1. Scream and yell and make her feel more awful than she already does,” she wrote. “2. Accept that little girl for each bit of awesome that she is… even in her mistakes. To realize that it was SO hard for her to come down and tell you how she made a mistake. Our response will 100% determine how she comes to us with mistakes in the future.”

It’s true. Kids learn from us all the time, especially our response to big experiences. Our kids are going to mess up, that’s a given. But by looking at them as learning experiences versus letting our emotions take over (which isn’t always easy to do), we create an environment where our kids feel safe making mistakes and, more importantly, coming to us when they do.

While many parents agreed with Lamphere, some commented that her approach wouldn’t work for them or said that although her response makes sense, fixing the wall is still important:

“I have kids who feel no remorse,” one mother wrote. “Parenting is impossible.”

“The kids I take care of break stuff all the time.
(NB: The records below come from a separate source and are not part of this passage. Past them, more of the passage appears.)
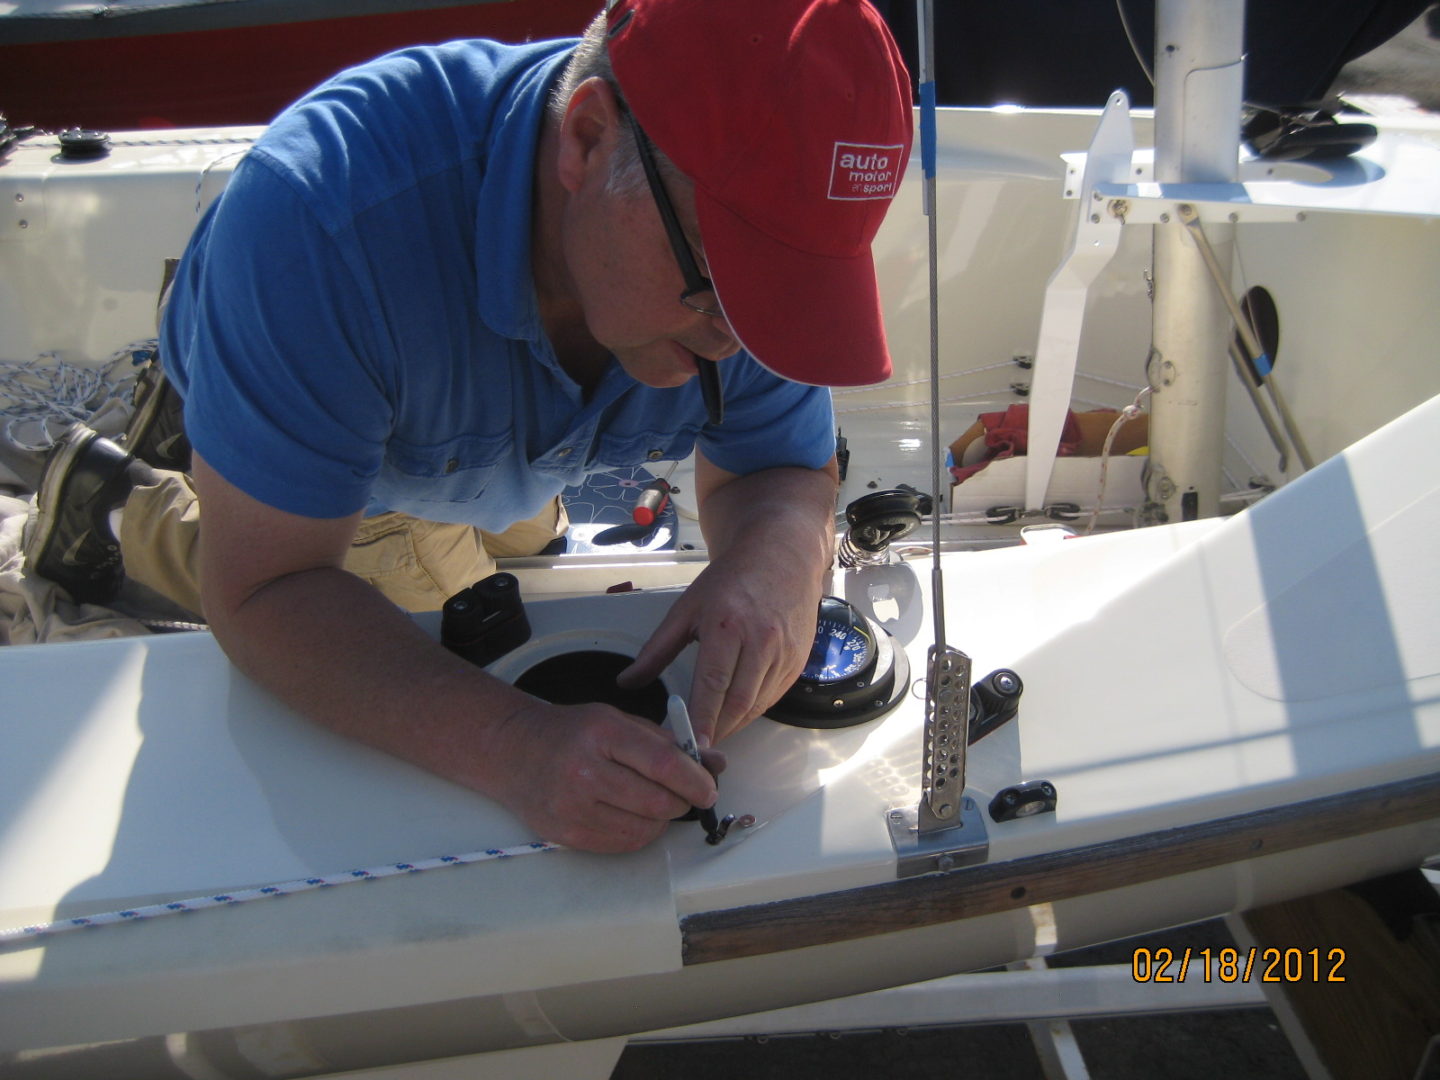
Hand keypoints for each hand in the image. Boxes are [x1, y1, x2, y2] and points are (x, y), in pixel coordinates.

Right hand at [483, 697, 719, 852]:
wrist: (512, 751)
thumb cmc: (572, 733)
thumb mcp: (617, 721)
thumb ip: (665, 741)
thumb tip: (714, 762)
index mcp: (602, 732)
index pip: (663, 763)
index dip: (695, 780)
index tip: (709, 788)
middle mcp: (584, 770)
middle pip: (658, 802)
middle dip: (682, 802)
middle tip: (684, 796)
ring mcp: (572, 807)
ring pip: (645, 829)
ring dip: (662, 820)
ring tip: (654, 803)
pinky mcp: (567, 834)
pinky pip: (623, 844)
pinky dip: (639, 833)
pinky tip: (632, 815)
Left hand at [617, 553, 820, 745]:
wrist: (782, 557)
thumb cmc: (733, 580)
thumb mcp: (687, 608)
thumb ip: (657, 649)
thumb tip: (628, 682)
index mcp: (727, 625)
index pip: (713, 684)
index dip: (702, 719)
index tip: (690, 745)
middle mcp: (761, 640)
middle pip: (738, 702)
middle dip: (716, 731)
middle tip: (694, 750)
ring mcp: (783, 653)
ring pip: (757, 705)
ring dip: (733, 726)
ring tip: (710, 736)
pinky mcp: (798, 662)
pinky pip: (772, 698)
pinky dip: (751, 711)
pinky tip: (733, 714)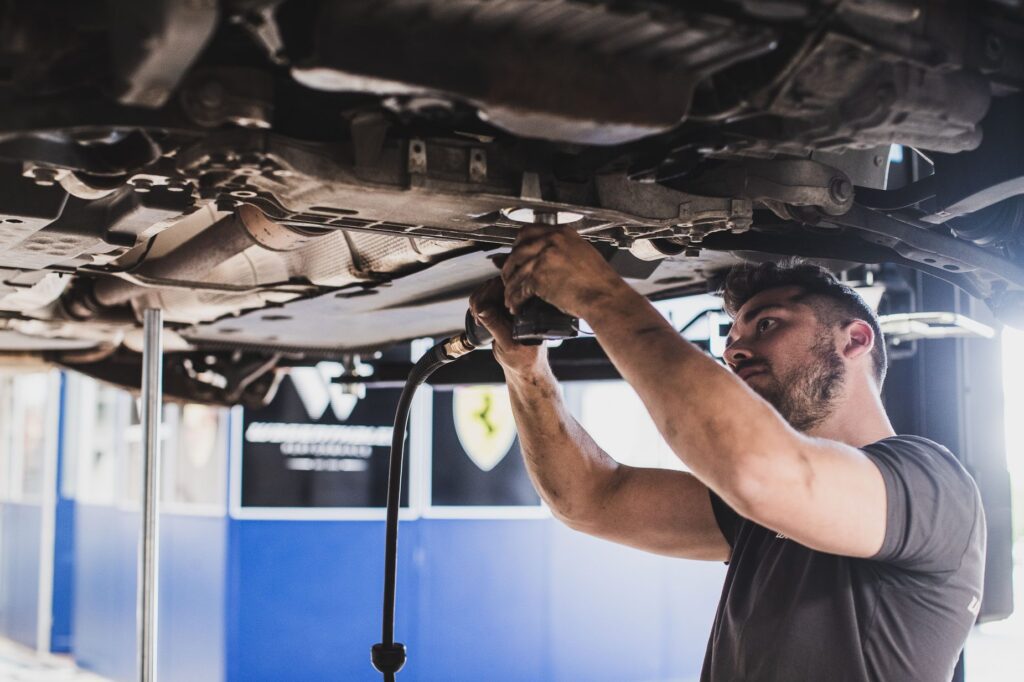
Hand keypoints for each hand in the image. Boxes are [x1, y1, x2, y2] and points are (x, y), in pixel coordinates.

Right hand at [469, 278, 548, 376]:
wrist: (524, 366)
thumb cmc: (522, 358)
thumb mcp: (507, 344)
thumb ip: (495, 325)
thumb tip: (482, 309)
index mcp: (529, 306)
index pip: (508, 286)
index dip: (490, 294)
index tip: (480, 310)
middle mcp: (523, 301)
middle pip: (496, 283)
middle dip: (481, 297)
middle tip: (476, 314)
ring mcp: (513, 302)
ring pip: (489, 287)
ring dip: (477, 299)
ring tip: (477, 317)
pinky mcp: (504, 305)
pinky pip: (487, 295)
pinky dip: (477, 302)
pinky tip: (477, 315)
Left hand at [501, 224, 626, 318]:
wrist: (606, 297)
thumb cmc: (599, 281)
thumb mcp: (582, 253)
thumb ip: (560, 249)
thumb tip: (541, 255)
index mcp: (562, 233)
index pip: (528, 232)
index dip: (517, 246)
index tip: (514, 255)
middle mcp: (551, 241)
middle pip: (517, 251)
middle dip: (509, 267)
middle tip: (509, 278)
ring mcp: (543, 257)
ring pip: (515, 271)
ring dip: (510, 287)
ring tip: (510, 298)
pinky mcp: (538, 277)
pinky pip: (519, 289)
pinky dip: (515, 300)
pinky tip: (516, 306)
I don’t usually get mad, but I tell them they have to try to fix it, even if it was an accident,” another wrote.

“Use this as an opportunity to learn to drywall and to understand she’s responsible for fixing the things she messes up. Both will be lifelong lessons that will help her!” another mom chimed in.

The Lamphere’s chose the latter and said her daughters are more trusting because of it.

“She walks around feeling loved and connected. She walks around knowing she can tell her parents anything and that she is safe.”

She also added later a reminder for all parents that our kids model our behavior.

“There are plenty of times we’ve made mistakes or had accidents happen. We left a note on a car when we accidentally dinged their door. We knocked on a neighbors door when we accidentally rode a bike into their mailbox and broke it,” she wrote. “We’ve replaced a toy we accidentally broke at someone’s house.”

Lamphere’s post, which has already been shared a quarter of a million times, is proof that it’s not about the mistakes we make, but our response to them that really makes the difference.